Questions on the material:
• 1. In the passage on the TinCaps' game-night operations, restate the part that opens with the words containing "5. Full-Time Staff" and closes with "game night staff.", substituting "production booth" for "control booth".
• 2. Which game-night roles held by full-time staff does the passage on the TinCaps' operations name?
• 3. According to the passage on the TinCaps' operations, what range of group sizes does the Tuthill 400 Club accommodate?

Reading passage:
# # # #
4. Bunn Box Ball Toss
It’s easy to stage every time out from the dugout and have a game full of contests that “feel” alike. The TinCaps avoid this trap with several promotions, including a great spectacle promotion staged atop their center field Tuthill 400 Club. The Tuthill 400 Club is unique experience for groups from 20-150 guest, but in-game they use this perch for a contest.
The game pits two contestants against each other trying to throw a softball into a bin that is rolled out into center field. It’s a fun 90 seconds with the host commentating the action…and its so much more compelling due to the setting. Take a look:
Teams have contests every night. It is worth looking to see that your contests start and end in different places, have a range of contestants, and have a varying degree of difficulty. It makes each one a little more interesting and compelling.
5. Full-Time Staff Make the Best Operations Team
While meeting the PA voice, music operator and video director each were introduced with their game-night role and their full-time job title. Jared, Melissa and Tony spend their days in the office and game nights in the control booth. Michael explained the internal knowledge they have from being full time shapes their actions behind the controls, creating a great synergy and a better show. There is a trust in how they will produce the show, since the each full understand the goals and motivations of the team and are vested in the team’s vision. “These guys know the team vision and they strive to make the show the best it can be,” which can be harder to achieve with part-time game night staff.
In addition to knowing the team philosophy they also have years of experience together. This familiar crew is more nimble to make quick in-game changes to the script, all in an effort to make the show shine.
# # # #
Material provided:
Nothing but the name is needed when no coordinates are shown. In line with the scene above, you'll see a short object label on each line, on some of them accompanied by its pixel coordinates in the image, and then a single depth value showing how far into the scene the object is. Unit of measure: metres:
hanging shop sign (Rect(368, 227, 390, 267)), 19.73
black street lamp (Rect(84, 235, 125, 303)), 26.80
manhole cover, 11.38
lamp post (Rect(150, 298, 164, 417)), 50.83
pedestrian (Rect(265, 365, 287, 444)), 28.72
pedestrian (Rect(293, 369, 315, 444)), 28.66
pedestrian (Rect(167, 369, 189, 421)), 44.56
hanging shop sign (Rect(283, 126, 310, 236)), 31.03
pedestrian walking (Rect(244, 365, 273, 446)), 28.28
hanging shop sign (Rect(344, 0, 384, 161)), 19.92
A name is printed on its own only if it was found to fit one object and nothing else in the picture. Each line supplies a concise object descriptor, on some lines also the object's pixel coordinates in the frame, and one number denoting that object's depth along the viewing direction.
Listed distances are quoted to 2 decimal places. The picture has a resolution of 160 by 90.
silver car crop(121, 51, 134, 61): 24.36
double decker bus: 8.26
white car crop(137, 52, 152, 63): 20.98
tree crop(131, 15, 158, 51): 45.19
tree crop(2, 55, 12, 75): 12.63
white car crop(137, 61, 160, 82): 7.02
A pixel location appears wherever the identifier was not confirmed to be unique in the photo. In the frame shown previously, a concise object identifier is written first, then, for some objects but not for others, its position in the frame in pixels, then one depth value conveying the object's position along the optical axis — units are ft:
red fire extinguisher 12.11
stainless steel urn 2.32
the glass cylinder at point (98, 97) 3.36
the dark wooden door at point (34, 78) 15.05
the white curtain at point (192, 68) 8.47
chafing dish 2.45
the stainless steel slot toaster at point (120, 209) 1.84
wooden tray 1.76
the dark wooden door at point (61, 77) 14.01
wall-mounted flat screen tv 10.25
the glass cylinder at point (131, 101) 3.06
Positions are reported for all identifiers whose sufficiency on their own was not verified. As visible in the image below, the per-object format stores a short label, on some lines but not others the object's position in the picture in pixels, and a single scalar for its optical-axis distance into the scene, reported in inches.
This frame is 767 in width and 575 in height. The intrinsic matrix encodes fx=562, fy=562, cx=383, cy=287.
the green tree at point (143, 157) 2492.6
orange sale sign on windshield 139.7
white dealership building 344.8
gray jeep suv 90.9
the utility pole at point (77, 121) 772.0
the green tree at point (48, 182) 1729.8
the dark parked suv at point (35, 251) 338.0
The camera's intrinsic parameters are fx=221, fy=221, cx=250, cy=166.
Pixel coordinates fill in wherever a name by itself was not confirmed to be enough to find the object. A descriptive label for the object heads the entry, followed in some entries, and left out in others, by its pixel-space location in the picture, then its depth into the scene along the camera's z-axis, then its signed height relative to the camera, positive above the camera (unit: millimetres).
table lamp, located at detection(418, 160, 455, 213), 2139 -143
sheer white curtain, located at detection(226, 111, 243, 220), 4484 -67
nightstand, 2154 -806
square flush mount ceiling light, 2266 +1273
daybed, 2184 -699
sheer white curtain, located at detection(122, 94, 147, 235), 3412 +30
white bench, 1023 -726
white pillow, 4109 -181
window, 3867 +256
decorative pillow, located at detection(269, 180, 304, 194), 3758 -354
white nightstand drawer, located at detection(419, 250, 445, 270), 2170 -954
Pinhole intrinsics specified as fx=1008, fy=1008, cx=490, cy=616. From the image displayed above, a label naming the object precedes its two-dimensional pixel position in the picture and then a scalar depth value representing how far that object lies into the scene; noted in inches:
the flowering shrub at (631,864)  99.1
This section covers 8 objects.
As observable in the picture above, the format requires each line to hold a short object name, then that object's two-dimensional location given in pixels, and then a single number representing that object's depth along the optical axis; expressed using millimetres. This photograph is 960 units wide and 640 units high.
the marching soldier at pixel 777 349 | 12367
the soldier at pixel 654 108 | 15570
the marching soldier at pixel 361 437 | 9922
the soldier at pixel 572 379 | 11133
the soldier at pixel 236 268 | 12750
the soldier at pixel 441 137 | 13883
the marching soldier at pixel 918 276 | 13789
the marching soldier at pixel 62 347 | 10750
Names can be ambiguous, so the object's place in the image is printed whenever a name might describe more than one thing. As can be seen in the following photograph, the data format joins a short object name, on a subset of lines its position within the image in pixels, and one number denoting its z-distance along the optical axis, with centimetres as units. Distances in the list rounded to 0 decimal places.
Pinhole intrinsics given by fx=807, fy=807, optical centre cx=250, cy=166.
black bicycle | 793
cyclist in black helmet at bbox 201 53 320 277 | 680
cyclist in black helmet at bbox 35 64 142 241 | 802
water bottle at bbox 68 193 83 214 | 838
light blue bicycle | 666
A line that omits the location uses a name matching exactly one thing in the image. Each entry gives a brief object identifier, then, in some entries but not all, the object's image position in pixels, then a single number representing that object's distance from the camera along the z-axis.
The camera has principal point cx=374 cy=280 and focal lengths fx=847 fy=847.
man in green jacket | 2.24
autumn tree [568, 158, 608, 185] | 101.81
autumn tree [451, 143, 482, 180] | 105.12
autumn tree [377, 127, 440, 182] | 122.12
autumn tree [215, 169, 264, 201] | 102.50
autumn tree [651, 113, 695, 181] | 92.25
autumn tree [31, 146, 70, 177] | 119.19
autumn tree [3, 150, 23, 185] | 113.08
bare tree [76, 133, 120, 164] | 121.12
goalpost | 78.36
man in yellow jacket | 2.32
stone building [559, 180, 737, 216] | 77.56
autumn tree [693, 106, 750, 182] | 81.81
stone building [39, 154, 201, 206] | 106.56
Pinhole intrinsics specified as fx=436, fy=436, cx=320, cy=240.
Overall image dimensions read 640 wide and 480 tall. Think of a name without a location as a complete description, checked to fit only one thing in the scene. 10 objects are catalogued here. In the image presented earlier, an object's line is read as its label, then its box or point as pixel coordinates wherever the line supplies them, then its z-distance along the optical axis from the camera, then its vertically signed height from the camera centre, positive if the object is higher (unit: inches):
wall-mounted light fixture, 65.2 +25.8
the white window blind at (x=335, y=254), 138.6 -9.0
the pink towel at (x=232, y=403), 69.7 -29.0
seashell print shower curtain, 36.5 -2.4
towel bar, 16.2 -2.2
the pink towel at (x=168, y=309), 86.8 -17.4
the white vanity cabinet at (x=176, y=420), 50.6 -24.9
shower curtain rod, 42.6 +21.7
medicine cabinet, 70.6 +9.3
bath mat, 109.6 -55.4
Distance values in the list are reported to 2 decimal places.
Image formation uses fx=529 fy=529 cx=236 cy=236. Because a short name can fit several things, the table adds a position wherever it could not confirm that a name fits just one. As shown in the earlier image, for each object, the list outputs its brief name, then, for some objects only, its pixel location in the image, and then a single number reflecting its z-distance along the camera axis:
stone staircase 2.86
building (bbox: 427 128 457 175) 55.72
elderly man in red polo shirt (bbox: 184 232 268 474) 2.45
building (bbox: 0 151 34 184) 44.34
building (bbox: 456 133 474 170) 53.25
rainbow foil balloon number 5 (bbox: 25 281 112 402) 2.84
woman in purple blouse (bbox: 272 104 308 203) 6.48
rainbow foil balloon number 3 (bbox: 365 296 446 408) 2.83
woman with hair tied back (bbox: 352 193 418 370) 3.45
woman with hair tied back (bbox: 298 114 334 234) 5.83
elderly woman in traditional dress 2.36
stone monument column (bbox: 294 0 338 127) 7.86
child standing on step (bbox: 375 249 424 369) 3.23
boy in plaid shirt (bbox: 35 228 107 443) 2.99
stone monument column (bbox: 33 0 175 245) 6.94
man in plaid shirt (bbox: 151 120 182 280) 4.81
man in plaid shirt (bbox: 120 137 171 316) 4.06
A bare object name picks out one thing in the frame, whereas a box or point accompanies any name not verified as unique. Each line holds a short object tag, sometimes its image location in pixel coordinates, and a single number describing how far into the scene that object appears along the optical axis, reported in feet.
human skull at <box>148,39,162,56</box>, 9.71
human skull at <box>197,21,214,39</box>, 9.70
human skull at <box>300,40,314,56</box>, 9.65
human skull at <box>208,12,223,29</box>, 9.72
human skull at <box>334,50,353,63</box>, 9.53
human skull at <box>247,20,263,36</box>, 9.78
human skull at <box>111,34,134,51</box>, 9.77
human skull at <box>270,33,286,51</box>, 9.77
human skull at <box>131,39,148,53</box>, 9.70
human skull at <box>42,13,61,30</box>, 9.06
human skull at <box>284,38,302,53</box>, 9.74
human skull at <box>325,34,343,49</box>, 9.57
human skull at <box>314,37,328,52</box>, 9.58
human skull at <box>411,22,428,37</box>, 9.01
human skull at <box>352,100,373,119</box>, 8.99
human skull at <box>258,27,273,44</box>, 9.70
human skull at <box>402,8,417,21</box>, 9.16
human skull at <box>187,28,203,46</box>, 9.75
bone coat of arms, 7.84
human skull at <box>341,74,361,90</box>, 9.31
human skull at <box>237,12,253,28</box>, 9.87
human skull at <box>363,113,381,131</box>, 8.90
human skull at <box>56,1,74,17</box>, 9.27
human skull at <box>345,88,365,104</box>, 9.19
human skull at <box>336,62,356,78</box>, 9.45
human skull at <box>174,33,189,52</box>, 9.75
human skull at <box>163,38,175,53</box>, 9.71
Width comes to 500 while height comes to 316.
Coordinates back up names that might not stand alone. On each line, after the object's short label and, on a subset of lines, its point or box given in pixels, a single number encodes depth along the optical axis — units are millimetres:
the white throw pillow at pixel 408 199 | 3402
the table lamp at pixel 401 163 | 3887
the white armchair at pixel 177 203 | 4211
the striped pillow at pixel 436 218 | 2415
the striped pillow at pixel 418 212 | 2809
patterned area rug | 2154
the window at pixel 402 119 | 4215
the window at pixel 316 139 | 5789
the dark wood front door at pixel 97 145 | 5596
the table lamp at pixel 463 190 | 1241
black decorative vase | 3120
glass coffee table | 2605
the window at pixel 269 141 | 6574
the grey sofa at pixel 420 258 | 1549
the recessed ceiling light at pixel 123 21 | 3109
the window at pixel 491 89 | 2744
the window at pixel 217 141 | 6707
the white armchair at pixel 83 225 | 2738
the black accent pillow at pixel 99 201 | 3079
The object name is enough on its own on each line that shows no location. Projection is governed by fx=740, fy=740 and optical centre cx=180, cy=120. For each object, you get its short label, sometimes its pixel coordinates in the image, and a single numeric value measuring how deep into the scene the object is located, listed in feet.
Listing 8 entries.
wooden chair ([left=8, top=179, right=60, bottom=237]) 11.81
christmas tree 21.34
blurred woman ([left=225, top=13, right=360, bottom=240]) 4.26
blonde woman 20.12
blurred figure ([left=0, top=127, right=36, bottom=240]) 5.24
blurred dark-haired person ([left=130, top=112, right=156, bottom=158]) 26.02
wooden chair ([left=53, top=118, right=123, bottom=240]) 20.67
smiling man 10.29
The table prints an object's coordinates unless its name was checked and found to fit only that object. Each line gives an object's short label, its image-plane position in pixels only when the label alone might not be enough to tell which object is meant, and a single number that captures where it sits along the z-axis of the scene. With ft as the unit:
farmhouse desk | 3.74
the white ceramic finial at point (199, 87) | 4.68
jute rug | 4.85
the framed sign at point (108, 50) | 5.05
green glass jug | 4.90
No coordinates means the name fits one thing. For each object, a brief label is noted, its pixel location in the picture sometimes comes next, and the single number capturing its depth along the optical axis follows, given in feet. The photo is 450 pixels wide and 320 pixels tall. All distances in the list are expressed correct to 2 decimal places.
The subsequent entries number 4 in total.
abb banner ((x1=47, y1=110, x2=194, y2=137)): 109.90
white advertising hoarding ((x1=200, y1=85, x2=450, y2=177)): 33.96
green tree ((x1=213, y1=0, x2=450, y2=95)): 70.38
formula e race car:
# # # #
Expected outputs:
• 1.
5. Full-Time Staff Make the Best Operations Team
While meeting the PA voice, music operator and video director each were introduced with their game-night role and their full-time job title. Jared, Melissa and Tony spend their days in the office and game nights in the production booth. Michael explained the internal knowledge they have from being full time shapes their actions behind the controls, creating a great synergy and a better show. There is a trust in how they will produce the show, since the each full understand the goals and motivations of the team and are vested in the team’s vision. “These guys know the team vision and they strive to make the show the best it can be,” which can be harder to achieve with part-time game night staff.

• 2.
- PA voice
- Music operator
- Video director

• 3. Groups of 20 to 150 guests.